### Job:
Recast the records below as a Markdown table with the columns Row and Line, one row per line and blank lines skipped. Begin at the start of the records and stop after the line containing "ಕೂಡಲಚೆನ್ನಸಂಗ". Leave the pictures out of the table.

--- start Records for this exercise ---

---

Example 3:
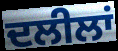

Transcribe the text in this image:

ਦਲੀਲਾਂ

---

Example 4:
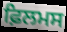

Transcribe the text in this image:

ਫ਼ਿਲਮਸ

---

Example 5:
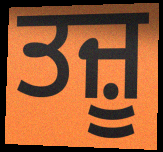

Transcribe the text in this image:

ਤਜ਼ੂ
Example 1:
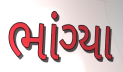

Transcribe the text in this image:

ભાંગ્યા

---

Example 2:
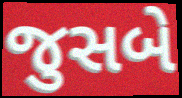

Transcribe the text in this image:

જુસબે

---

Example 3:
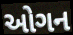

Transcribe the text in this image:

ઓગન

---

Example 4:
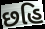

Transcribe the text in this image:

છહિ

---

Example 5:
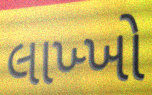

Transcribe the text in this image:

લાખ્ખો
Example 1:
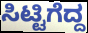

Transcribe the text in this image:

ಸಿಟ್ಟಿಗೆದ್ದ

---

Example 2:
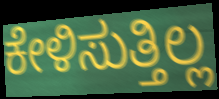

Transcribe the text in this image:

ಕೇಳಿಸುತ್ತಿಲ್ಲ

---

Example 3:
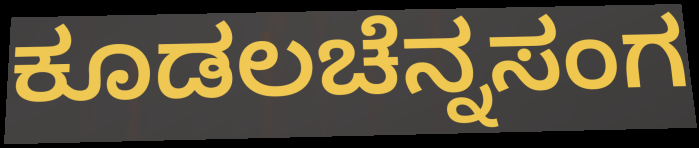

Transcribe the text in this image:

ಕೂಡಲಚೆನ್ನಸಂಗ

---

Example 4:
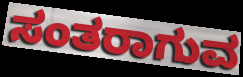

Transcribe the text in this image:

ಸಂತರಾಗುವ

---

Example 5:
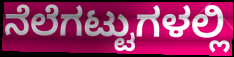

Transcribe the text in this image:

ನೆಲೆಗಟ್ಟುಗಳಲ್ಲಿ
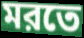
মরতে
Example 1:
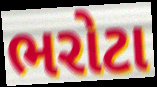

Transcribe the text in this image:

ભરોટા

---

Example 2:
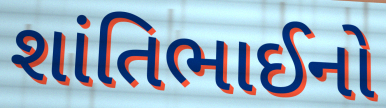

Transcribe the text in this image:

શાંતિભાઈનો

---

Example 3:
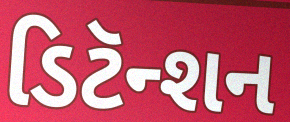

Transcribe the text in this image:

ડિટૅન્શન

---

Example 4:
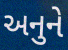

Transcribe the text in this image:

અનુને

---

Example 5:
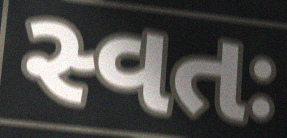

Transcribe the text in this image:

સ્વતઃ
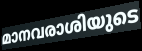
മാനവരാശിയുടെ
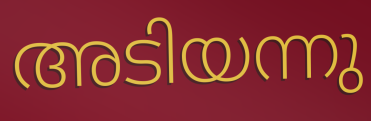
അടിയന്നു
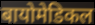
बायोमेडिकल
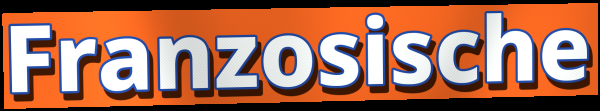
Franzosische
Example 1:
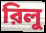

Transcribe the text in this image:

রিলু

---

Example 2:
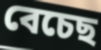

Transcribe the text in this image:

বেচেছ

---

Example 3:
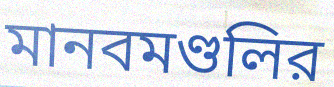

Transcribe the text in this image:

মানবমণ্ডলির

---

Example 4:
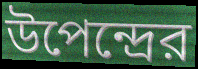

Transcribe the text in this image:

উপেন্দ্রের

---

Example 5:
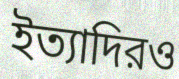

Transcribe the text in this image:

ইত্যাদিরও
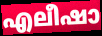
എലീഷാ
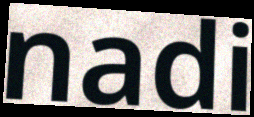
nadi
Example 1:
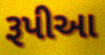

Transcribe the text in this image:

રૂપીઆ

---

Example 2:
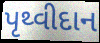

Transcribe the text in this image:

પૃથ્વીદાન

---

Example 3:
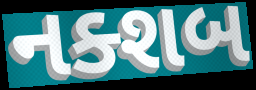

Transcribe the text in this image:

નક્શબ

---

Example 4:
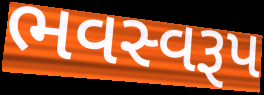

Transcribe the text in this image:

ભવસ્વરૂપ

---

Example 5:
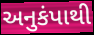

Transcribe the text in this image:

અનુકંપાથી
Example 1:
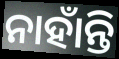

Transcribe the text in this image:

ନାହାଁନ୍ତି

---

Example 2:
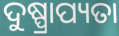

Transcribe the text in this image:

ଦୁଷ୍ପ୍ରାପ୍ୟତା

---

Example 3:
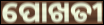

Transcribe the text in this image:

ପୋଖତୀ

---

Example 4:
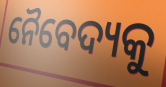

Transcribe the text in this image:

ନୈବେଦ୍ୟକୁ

--- end Records for this exercise ---

### Reply to the task:
| Row | Line |
|---|---|
| 1 | --- |
| 2 | Example 3: |
| 3 | Transcribe the text in this image: |
| 4 | ਦਲੀਲਾਂ |
| 5 | --- |
| 6 | Example 4: |
| 7 | Transcribe the text in this image: |
| 8 | ਫ਼ਿਲਮਸ |
| 9 | --- |
| 10 | Example 5: |
| 11 | Transcribe the text in this image: |
| 12 | ਤਜ਼ੂ |
| 13 | Example 1: |
| 14 | Transcribe the text in this image: |
| 15 | ભાંગ્યા |
| 16 | --- |
| 17 | Example 2: |
| 18 | Transcribe the text in this image: |
| 19 | જુસબે |
| 20 | --- |
| 21 | Example 3: |
| 22 | Transcribe the text in this image: |
| 23 | ઓગન |
| 24 | --- |
| 25 | Example 4: |
| 26 | Transcribe the text in this image: |
| 27 | છહિ |
| 28 | --- |
| 29 | Example 5: |
| 30 | Transcribe the text in this image: |
| 31 | લાખ્ખો |
| 32 | Example 1: |
| 33 | Transcribe the text in this image: |
| 34 | ಸಿಟ್ಟಿಗೆದ್ದ |
| 35 | --- |
| 36 | Example 2: |
| 37 | Transcribe the text in this image: |
| 38 | ಕೇಳಿಸುತ್ತಿಲ್ಲ |
| 39 | --- |
| 40 | Example 3: |
| 41 | Transcribe the text in this image: |
| 42 | ಕೂಡಲಚೆನ್ನಸಂಗ |